University of Kansas gets its own bulletproof prof
A University of Kansas professor has vowed to wear a bulletproof vest for the entirety of the school year in protest of the state’s campus-carry law.
Professor Kevin Willmott, the second professor to attract attention for the practice, told The University Daily Kansan that the new campus-carry law, which went into effect July 1, will “obstruct the free flow of ideas on college campuses.”
“Try to forget that I’m wearing a vest, and I’ll try to forget that you could be packing a .44 magnum,” Willmott remarked, saying the “disturbing part of the policy” for him is that the law allows “concealed” firearms.

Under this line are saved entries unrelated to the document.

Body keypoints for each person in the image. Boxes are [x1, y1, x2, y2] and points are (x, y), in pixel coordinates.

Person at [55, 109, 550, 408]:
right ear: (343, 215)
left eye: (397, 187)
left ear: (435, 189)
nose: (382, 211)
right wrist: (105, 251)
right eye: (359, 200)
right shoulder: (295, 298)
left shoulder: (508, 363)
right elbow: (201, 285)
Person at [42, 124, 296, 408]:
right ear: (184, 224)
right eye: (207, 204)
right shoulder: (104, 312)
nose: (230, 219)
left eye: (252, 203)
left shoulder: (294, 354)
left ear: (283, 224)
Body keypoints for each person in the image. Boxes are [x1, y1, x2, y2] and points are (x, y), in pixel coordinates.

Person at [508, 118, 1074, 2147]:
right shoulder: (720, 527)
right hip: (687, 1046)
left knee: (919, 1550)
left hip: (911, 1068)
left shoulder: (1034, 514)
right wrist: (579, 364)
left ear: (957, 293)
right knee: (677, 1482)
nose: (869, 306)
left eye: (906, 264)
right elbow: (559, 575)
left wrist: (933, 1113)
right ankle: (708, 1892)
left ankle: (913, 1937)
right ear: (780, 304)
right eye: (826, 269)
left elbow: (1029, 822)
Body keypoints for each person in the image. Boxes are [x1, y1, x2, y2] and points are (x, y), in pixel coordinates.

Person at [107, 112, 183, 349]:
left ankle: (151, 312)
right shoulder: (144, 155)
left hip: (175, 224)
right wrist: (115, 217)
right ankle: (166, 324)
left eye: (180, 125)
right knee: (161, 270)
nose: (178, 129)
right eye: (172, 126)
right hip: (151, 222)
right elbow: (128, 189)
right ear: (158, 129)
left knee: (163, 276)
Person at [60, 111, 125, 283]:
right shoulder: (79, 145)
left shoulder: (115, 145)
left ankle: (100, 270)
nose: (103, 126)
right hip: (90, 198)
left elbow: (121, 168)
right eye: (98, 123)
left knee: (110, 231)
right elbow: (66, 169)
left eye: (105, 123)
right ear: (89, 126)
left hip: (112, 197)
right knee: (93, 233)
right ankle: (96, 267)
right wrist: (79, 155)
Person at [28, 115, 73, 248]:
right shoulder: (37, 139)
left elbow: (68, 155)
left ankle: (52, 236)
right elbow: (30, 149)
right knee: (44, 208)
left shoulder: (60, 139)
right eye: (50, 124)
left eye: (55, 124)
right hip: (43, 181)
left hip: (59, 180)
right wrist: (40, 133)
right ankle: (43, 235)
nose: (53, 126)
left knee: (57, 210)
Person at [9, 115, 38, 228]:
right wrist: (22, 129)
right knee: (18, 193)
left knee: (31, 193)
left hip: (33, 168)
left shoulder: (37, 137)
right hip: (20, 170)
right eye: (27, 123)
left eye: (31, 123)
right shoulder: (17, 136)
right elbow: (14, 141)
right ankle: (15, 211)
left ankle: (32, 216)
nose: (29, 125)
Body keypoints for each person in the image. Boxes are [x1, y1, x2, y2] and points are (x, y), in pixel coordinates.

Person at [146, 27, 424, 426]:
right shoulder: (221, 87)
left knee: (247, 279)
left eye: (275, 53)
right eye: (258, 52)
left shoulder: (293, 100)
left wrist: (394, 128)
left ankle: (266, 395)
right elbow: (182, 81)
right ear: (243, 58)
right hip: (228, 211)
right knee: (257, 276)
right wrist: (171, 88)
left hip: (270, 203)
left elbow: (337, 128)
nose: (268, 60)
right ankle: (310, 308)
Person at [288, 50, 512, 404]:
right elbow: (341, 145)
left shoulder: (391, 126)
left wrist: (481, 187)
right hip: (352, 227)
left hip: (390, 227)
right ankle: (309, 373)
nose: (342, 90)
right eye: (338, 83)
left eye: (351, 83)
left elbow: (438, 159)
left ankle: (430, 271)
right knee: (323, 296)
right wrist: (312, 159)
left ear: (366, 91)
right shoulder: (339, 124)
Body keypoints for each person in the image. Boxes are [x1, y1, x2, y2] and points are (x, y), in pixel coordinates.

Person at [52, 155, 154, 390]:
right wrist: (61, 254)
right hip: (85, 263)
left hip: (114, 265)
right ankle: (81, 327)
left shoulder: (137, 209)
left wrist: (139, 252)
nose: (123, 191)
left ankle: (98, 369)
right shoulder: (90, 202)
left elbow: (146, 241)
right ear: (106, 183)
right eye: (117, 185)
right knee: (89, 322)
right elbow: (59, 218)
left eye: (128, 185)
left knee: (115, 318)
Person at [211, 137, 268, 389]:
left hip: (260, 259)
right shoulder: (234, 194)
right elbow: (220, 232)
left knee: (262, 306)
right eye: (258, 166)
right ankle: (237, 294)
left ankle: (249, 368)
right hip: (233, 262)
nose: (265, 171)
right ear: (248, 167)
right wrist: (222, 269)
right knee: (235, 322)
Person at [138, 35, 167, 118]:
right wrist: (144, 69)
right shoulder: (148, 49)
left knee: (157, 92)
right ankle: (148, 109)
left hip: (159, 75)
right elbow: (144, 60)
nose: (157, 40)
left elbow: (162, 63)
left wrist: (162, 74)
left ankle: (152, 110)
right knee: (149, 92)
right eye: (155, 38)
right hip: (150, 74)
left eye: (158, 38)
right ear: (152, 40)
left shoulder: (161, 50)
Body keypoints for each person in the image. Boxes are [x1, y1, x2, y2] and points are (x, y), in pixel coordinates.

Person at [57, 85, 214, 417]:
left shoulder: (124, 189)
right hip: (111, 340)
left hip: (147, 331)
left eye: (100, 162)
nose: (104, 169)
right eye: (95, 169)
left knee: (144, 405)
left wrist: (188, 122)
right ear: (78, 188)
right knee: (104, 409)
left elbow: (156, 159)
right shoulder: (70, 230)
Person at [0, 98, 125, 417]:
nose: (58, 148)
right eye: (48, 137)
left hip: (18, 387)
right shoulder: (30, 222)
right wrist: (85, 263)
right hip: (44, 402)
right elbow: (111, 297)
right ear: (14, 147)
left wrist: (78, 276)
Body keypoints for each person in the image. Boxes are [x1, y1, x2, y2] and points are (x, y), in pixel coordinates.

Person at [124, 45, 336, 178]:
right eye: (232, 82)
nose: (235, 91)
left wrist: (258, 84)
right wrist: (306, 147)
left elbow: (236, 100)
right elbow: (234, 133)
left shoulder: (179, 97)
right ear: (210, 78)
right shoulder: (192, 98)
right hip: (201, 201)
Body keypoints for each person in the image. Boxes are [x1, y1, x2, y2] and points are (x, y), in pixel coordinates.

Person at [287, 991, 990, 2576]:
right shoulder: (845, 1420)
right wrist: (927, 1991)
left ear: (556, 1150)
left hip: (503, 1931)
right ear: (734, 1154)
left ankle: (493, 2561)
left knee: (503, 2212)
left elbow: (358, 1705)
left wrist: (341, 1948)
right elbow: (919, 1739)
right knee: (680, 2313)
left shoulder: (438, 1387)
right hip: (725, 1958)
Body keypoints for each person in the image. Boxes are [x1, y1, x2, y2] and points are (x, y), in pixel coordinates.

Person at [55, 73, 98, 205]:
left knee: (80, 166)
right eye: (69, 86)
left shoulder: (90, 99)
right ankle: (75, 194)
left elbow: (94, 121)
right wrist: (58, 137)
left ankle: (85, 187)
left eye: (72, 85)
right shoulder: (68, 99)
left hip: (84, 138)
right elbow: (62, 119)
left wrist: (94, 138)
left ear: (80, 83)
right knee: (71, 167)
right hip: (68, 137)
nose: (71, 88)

“It’s kind of a don’t ask, don’t tell kind of a policy, and so, you’re just kind of expected to forget that they’re probably there. And in that sense, you’re kind of living in a lie,” he said.
Willmot even suggested that the new policy will turn the school into a “war zone,” a characterization he plans to highlight by wearing a bulletproof vest.
“They don’t want it to be visible, because if it was visible, if everybody was walking around with a bulletproof vest on, people would say, ‘Oh my God, is this a warzone? What’s going on here?’ And yes, it is a war zone,” he explained, saying the policy “just puts a damper on free speech for everyone.”
However, The university already has a “red” free speech rating from the Foundation for Individual Rights in Education (FIRE), meaning that it has one or more policies that directly restrict free speech.
Conservative student Garrett Miller told Campus Reform that Willmott’s claims are “borderline ludicrous,” pointing to the fact that the campus already has restrictive free-speech policies.
Miller went on to poke fun at Willmott’s use of a .44 magnum in his hypothetical, noting that he “should have done research on what handguns are generally used for concealed carry” because “any gun expert will tell you that a .44 is not recommended for conceal carry due to the fact that a .44 is too bulky due to the size of the barrel and grip.”
Meanwhile, Dylan Jones, chairman of the school’s College Republicans chapter, would like to know why Willmott “believes that a responsible and lawful gun holder is more likely to use his weapon to commit an act of violence as opposed to a criminal.”
Many students and faculty at the university have protested the new law, Willmott noted in his interview with the paper, urging the Board of Regents to keep the school gun-free.
“Students are scared, professors are scared,” Willmott concluded. “I think even the administration is frustrated and feeling a little helpless right now.”